= Beginning of Section =

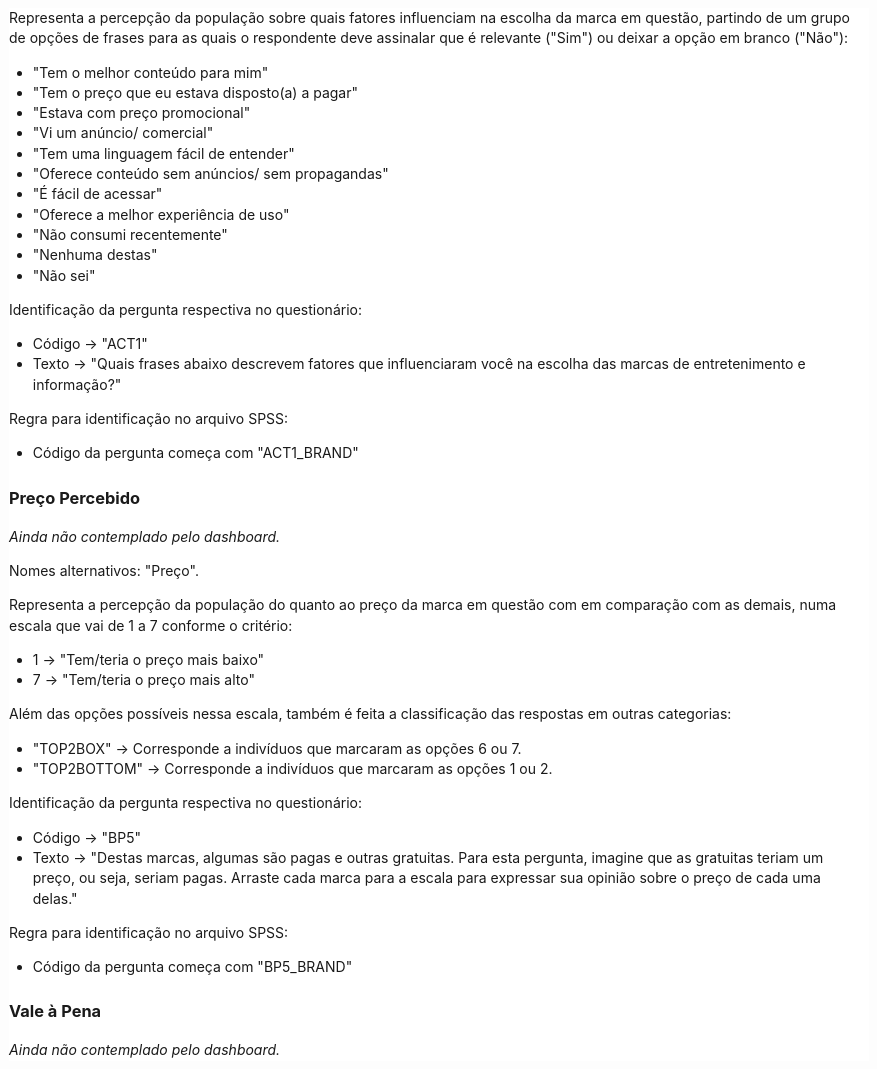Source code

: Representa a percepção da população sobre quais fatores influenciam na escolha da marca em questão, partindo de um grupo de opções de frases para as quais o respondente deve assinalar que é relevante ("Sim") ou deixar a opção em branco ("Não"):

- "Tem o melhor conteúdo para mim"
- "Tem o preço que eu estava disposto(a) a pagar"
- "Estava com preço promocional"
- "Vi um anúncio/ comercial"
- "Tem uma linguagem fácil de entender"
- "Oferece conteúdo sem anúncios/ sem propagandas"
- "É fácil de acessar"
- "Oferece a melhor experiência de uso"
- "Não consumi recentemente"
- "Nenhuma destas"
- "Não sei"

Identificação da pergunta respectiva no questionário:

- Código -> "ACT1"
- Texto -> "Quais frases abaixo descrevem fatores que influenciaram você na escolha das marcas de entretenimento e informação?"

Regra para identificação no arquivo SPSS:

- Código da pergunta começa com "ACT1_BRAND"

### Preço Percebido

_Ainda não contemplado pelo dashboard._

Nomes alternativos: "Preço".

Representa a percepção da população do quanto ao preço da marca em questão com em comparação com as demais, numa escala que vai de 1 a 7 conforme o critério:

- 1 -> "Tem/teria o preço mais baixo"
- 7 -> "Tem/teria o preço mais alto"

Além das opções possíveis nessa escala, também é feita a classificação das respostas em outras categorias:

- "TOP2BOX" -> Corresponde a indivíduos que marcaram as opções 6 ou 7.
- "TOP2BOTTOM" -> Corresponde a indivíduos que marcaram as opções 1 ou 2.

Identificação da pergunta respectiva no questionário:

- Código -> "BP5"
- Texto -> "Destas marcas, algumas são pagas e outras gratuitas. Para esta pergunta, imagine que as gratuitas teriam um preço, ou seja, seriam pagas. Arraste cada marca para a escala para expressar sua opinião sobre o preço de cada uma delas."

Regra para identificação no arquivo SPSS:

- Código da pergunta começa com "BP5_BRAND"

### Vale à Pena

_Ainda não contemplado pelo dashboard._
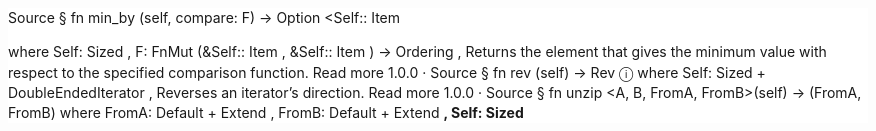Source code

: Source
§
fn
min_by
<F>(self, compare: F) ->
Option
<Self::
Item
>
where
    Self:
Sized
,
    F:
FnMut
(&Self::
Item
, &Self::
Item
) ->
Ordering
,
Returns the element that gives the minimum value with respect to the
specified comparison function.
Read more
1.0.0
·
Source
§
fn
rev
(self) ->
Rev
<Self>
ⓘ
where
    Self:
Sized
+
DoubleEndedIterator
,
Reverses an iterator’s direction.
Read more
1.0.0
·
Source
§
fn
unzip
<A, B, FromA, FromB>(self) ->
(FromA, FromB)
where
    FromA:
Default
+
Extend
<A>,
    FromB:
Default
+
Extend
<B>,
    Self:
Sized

= End of Section =

Reproduce, exactly and with both ends included, every line from the one that contains "Reverses an iterator’s direction." to the end of the listing above.

■ ANSWER TO THIS TASK
Reverses an iterator’s direction.
Read more
1.0.0
·
Source
§
fn
unzip
<A, B, FromA, FromB>(self) ->
(FromA, FromB)
where
    FromA:
Default
+
Extend
<A>,
    FromB:
Default
+
Extend
<B>,
    Self:
Sized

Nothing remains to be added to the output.